PEMIMPIN YANG TIDAK INGIN ISTIMEWAKAN
Bagi Khalifah Umar bin Khattab, jabatan adalah tanggungjawab kelak akan dimintai yang tanggungjawapan, baik di dunia maupun di akhirat. Karenanya, ia merasa menjadi pemimpin bukanlah sesuatu yang istimewa sehingga harus menuntut perlakuan yang istimewa pula, termasuk dalam masalah hukum.
Dalam salah satu pidatonya, Khalifah Umar menyatakan: "Aku tidak punya hak lebih besar atas wangmu, yakni kewangan negara daripada hak wali atas anak yatim atas kekayaannya. Jika aku kaya, aku tidak akan mengambil apapun. Jika aku perlu, aku akan mengambil untuk keperluan hidup menurut pemakaian. Kalian mempunyai banyak hak atasku, yang seharusnya kalian tuntut dariku.
Salah satu dari hak-hak itu adalah bahwa aku tidak seharusnya mengumpulkan hasil pendapatan dan barang rampasan perang secara tidak sah. Yang kedua adalah bahwa hasil pendapatan dan barang rampasan perang yang menjadi milikku tidak seharusnya digunakan secara tidak sah. Adapun yang lainnya adalah bahwa aku seharusnya meningkatkan gajimu dan melindungi perbatasan, dan bahwa aku tidak seharusnya melontarkanmu ke dalam bahaya yang tidak perlu."
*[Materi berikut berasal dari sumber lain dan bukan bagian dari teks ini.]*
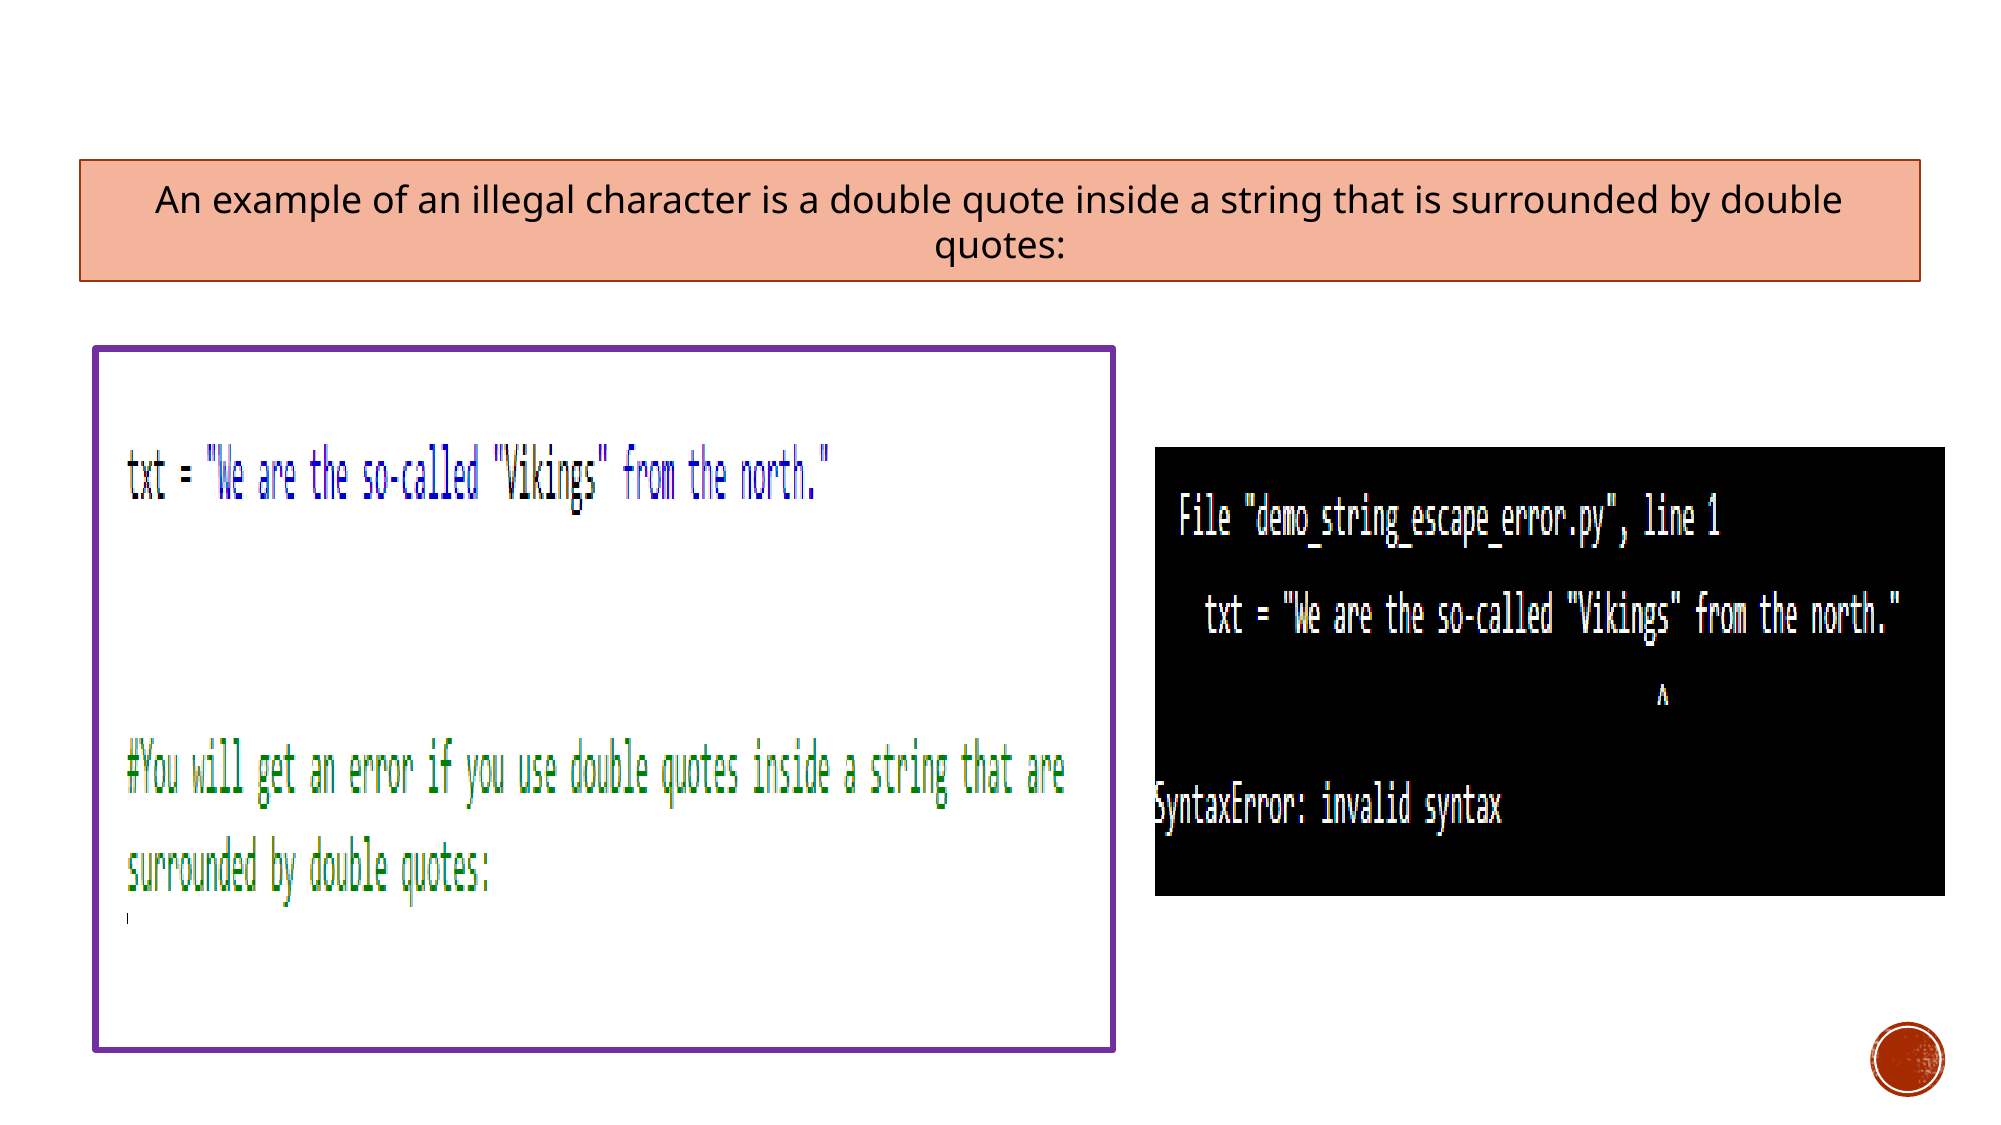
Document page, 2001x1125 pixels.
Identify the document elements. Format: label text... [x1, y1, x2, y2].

Dengan prinsip persamaan dengan rakyatnya, maka siapa saja bebas menyampaikan pendapat kepada khalifah Umar. Suatu ketika, seorang lelaki mengulang-ulang lagi apa yang sudah dikatakannya kepada Umar, "Hai Umar, takutlah kepada Allah."
Diantara orang yang hadir kemudian memarahinya karena hal itu sudah berkali-kali dikatakannya dalam berbagai kesempatan. Mendengar hal itu, Khalifah Umar justru mengatakan, "Biarkan dia mengatakannya. Kalau orang-orang ini tidak menegurku sedemikian, mereka tidak akan berguna. Sementara, jika aku tidak mendengarkan, aku akan keliru."
Dari kisah di atas, pelajaran yang dapat kita ambil adalah:
1. Rasa tanggungjawab yang besar sebagai pemimpin dan tidak merasa harus diistimewakan oleh rakyat yang dipimpinnya membuat kesempatan menjadi khalifah telah ditunjukkan oleh Khalifah Umar untuk memberikan keteladanan yang cemerlang bagi para pemimpin sepanjang zaman.
2. Amat disayangkan bila ada pemimpin yang merasa jabatan sebagai sesuatu yang istimewa sehingga membuatnya harus diistimewakan dengan berbagai fasiliti dan perlakuan hukum.